YOUR ASSIGNMENT -
All records must be quoted exactly. Omit the pictures.

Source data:
>>>>>

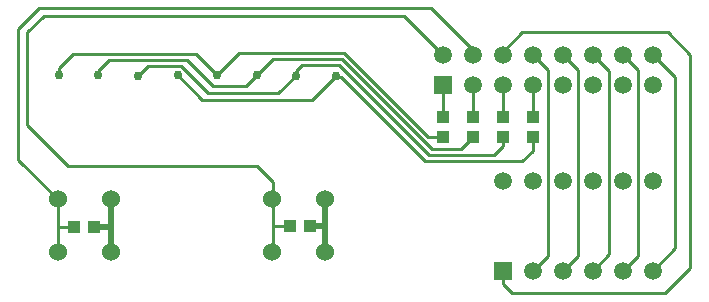
<source format=gbl>
%FSDAX24Y24*%
%MOIN*%
%SFA1B1*%

%IPPOS*%
%ADD10C,0.010000*%
%ADD21C,0.020000*%
%ADD22C,0.060000*%
%ADD23C,0.059060*%
%ADD24R,0.059060X0.059060*%
%ADD25C,0.059060*%
%ADD26R,0.059060X0.059060*%
%ADD27C,0.030000*%
%ADD28R,0.039370X0.043310*%
%ADD29R,0.043310X0.039370*%
%LNde-140824_1-1*%
%LPD*%
G54D10*
X010021Y003347D02*
Y004813D01*
Y002747D02*
Y003347D01*
X010602*
X002851Y003297D02*
Y004232D01*
Y002461D02*
Y003297D01*
X003402*
X001537Y005547D02*
X002851Y004232D01*
X001537Y005547D02*
Y009897D01*
X009487Y005347D02*
X010021Y004813D01*
X016687Y009047D02*
Y009197D01*
X015287Y010597D02*
X016687Y009197D01*
X002237Y010597D02*
X015287D01*
X001537Y009897D02*
X002237Y010597D01*
X002387Y010347D02*
X014387D01*
X001837Y009797D02*
X002387Y010347D01*
X001837Y006697D02*
Y009797D01*
Y006697D02*
X003187Y005347D01*
X009487*
X014387Y010347D02*
X015687Y009047D01*
X017687Y001397D02*
Y001847D01*
Y001397D02*
X017987Y001097D01*
X023087*
X023937Y001947*
Y009047*
X023187Y009797D02*
X023937Y009047D01*
X018337Y009797D02*
X023187D01*
X017687Y009147D02*
X018337Y009797D01*
X017687Y009047D02*
Y009147D01*
X018687Y001847D02*
X019187Y002347D01*
Y008547*
X018687Y009047D02*
X019187Y008547D01*
X019687Y001847D02*
X020187Y002347D01*
Y008547*
X019687Y009047D02*
X020187Y008547D01*
X020687Y001847D02*
X021237Y002397D01*
Y008497*
X020687Y009047D02*
X021237Y008497D01*
X021687Y001847D02*
X022187Y002347D01*
Y008547*
X021687Y009047D02*
X022187Y008547D01*
X022687Y001847D02*
X023437Y002597D01*
Y008297*
X022687Y009047D02*
X023437Y008297D01*
X017687Y005997D02*
Y006312D01*
X010787Y008347D02*
Y008497D01*
X010987Y008697*
X012228*
X018687Y005847D02*
Y006312D01*
X015672Y006297D02*
X015687Y006312D01*
X018687Y006981D02*
Y008047D01*
X017687Y006981D02*
Y008047D01*
X016687Y006981D02*
Y008047D01*
X015687Y006981D02*
Y008047D01*
X010207Y007767D02*
X010787Y008347D01*
X004557Y008867D02*
X007167D01*
X004207Y008363D02*
Y008517D01*
X004557Y008867*
X002887Y008363D02*
Y008597D01*
X018337Y005497D02*
X018687Y005847D01*
X012394Y009097D02*
X015194Y006297D01*
X015672*
X016687Y006292D02*
Y006312D01*
X015228Y005697D02*
X017387D01*
X017687Y005997*
X010020Y008897D02*
X012311D01*
X012228Y008697D02*
X015228Y005697D01*
X008900Y009097D02*
X012394D01*
X009487Y008363D02*
X010020Y008897D01*
X008167Y008363D02*
X008900Y009097D01*
X016291Y005897D02*
X016687Y006292D01*
X015311Y005897D02*
X016291D01*
X012311Y008897D02*
X015311Y005897D01*
X012127Y008347D02*
X012165Y008308D01*
X012275D02*
X015087Y005497D01*
X018337*
X012165Y008308D02*
X012275D01*
X003357Y009067D02*
X007464D01*
X005844Y008663D02*
X006971D01*
X007868Y007767*
X007167Y008867D02*
X008037Y007997D01*
X007868Y007767D02*
X010207D01*
X005527Y008347D02*
X005844Y008663D01*
X007464Y009067D02*
X008167Y008363D01*
X008037Y007997D02*
X009120D01*
X009487Y008363*
X002887Y008597D02*
X003357Y009067D01*
X007664Y007547D02*
X011327D01*
X006847Y008363D02*
X007664Y007547D01*
X011327D02*
X012127Y008347D01*
G54D21*
X011773Y003297D02*
Y004232D01*
Y002461D02*
Y003297D01*
X011723Y003347D02*
X011773Y003297D01*
X011272Y003347D02*
X011723D01*
X004623Y003297D02*
Y004232D01*
Y002461D02*
Y003297D01*
X004072D02*
X004623D01*
G54D22*
X004623Y002461D03*
X002851D03*
X004623Y004232D03*
X002851D03*
X011773Y002461D03*
X010001D03*
X011773Y004232D03*
X010001D03*
G54D23*
X022687Y009047D03*
Y008047D03*
X021687Y009047D03*
Y008047D03*
X020687Y009047D03*
Y008047D03*
X019687Y009047D03*
Y008047D03*
X018687Y009047D03*
Y008047D03*
X017687Y009047D03*
Y008047D03*
X016687Y009047D03*
Y008047D03*
X015687Y009047D03*
X022687Y004847D03*
X021687D03*
X020687D03*
X019687D03*
X018687D03*
X017687D03*
X022687Y001847D03*
G54D24*
X015687Y008047D03*
G54D25*
X021687Y001847D03*
X020687D03*
X019687D03*
X018687D03*
G54D26*
X017687Y001847D03*
G54D27*
X012127Y008347D03*
X010787D03*
X009487Y008363D03*
X008167D03*
X006847D03*
X005527Y008347D03*
X004207Y008363D03*
X002887D03*
G54D28*
X018687Y006312D03*
Y006981D03*
X017687Y006312D03*
Y006981D03*
X016687Y006312D03*
Y006981D03*
X015687Y006312D03*
Y006981D03*
G54D29*
X003402Y003297D03*
X004072D03*
X010602Y003347D03*
X011272D03*
M02*
</source>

<<<<<

RESPONSE TO THIS EXERCISE -
<source format=gbl>
%FSDAX24Y24*%
%MOIN*%
%SFA1B1*%

%IPPOS*%
%ADD10C,0.010000*%
%ADD21C,0.020000*%
%ADD22C,0.060000*%
%ADD23C,0.059060*%
%ADD24R,0.059060X0.059060*%
%ADD25C,0.059060*%
%ADD26R,0.059060X0.059060*%
%ADD27C,0.030000*%
%ADD28R,0.039370X0.043310*%
%ADD29R,0.043310X0.039370*%
%LNde-140824_1-1*%
%LPD*%
G54D10*
X010021Y003347D02*
Y004813D01*
Y002747D02*
Y003347D01*
X010602*
X002851Y003297D02*
Y004232D01*
Y002461D02*
Y003297D01*
X003402*
X001537Y005547D02*
X002851Y004232D01*
X001537Y005547D02*
Y009897D01*
X009487Y005347D02*
X010021Y004813D01*
X016687Y009047D02*
Y009197D01*
X015287Y010597D02*
X016687Y009197D01*
X002237Y010597D02*
X015287D01*
X001537Y009897D02*
X002237Y010597D01*
X002387Y010347D02*
X014387D01*
X001837Y009797D02*
X002387Y010347D01*
X001837Y006697D02*
Y009797D01*
Y006697D02*
X003187Y005347D01*
X009487*
X014387Y010347D02*
X015687Y009047D01*
X017687Y001397D02*
Y001847D01*
Y001397D02*
X017987Y001097D01*
X023087*
X023937Y001947*
Y009047*
X023187Y009797D02*
X023937Y009047D01*
X018337Y009797D02*
X023187D01*
X017687Y009147D02*
X018337Y009797D01*
X017687Y009047D02*
Y009147D01*
X018687Y001847D02*
X019187Y002347D01*
Y008547*
X018687Y009047D02*
X019187Y008547D01*
X019687Y001847D02*
X020187Y002347D01*
Y008547*
X019687Y009047D02*
X020187Y008547D01*
X020687Y001847D02*
X021237Y002397D01*
Y008497*
X020687Y009047D02*
X021237Y008497D01*
X021687Y001847D02*
X022187Y002347D01*
Y008547*
X021687Y009047D02*
X022187Y008547D01*
X022687Y001847D02*
X023437Y002597D01*
Y008297*
X022687Y009047D02*
X023437Y008297D01*
X017687Y005997D02*
Y006312D01*
X010787Y008347D02*
Y008497D01*
X010987Y008697*
X012228*
X018687Y005847D02*
Y006312D01*
X015672Y006297D02*
X015687Y006312D01*
X018687Y006981D02*
Y008047D01*
X017687Y006981D02*
Y008047D01*
X016687Y006981D02*
Y008047D01*
X015687Y006981D02*
Y008047D01*
X010207Y007767D02*
X010787Y008347D01*
X004557Y008867D02*
X007167D01*
X004207Y008363D02*
Y008517D01*
X004557Y008867*
X002887Y008363D02*
Y008597D01*
X018337Y005497D02*
X018687Y005847D01*
X012394Y009097D02*
X015194Y006297D01*
X015672*
X016687Y006292D02*
Y006312D01*
X015228Y005697D02*
X017387D01*
X017687Y005997*
X010020Y008897D02*
X012311D01*
X012228Y008697D02*
X015228Y005697D01*
X008900Y009097D02*
X012394D01*
X009487Y008363D02*
X010020Y008897D01*
X008167Y008363D02*
X008900Y009097D01*
X016291Y005897D02*
X016687Y006292D01*
X015311Y005897D02*
X016291D01*
X012311Y008897D02*
X015311Y005897D01*
X012127Y008347D02*
X012165Y008308D01*
X012275D02*
X015087Y005497D01*
X018337*
X012165Y008308D02*
X012275D01*
X003357Y009067D02*
X007464D01*
X005844Y008663D02*
X006971D01*
X007868Y007767*
X007167Y008867D02*
X008037Y007997D01*
X007868Y007767D02*
X010207D01*
X005527Y008347D02*
X005844Y008663D01*
X007464Y009067D02*
X008167Y008363D01*
X008037Y007997D02*
X009120D01*
X009487Y008363*
X002887Y008597D02*
X003357Y009067D01*
X007664Y007547D02*
X011327D01*
X006847Y008363D02*
X007664Y007547D01*
X011327D02*
X012127Y008347D01*
G54D21*
X011773Y003297D02*
Y004232D01*
Y002461D02*
Y003297D01*
X011723Y003347D02*
X011773Y003297D01*
X011272Y003347D02*
X011723D01*
X004623Y003297D02*
Y004232D01*
Y002461D02*
Y003297D01*
X004072D02*
X004623D01*
G54D22*
X004623Y002461D03*
X002851D03*
X004623Y004232D03*
X002851D03*
X011773Y002461D03*
X010001D03*
X011773Y004232D03*
X010001D03*
G54D23*
X022687Y009047D03*
Y008047D03*
X021687Y009047D03*
Y008047D03*
X020687Y009047D03*
Y008047D03*
X019687Y009047D03*
Y008047D03*
X018687Y009047D03*
Y008047D03*
X017687Y009047D03*
Y008047D03*
X016687Y009047D03*
Y008047D03*
X015687Y009047D03*
X022687Y004847D03*
X021687D03*
X020687D03*
X019687D03*
X018687D03*
X017687D03*
X022687Y001847D03*
G54D24*
X015687Y008047D03*
G54D25*
X021687Y001847D03*
X020687D03*
X019687D03*
X018687D03*
G54D26*
X017687Y001847D03*
G54D27*
X012127Y008347D03*
X010787D03*
X009487Y008363D03*
X008167D03*
X006847D03*
X005527Y008347D03*
X004207Y008363D03*
X002887D03*
G54D28*
X018687Y006312D03*
Y006981D03*
X017687Y006312D03*
Y006981D03*
X016687Y006312D03*
Y006981D03*
X015687Y006312D03*
Y006981D03*
G54D29*
X003402Y003297D03*
X004072D03*
X010602Y003347D03*
X011272D03*
M02*
</source>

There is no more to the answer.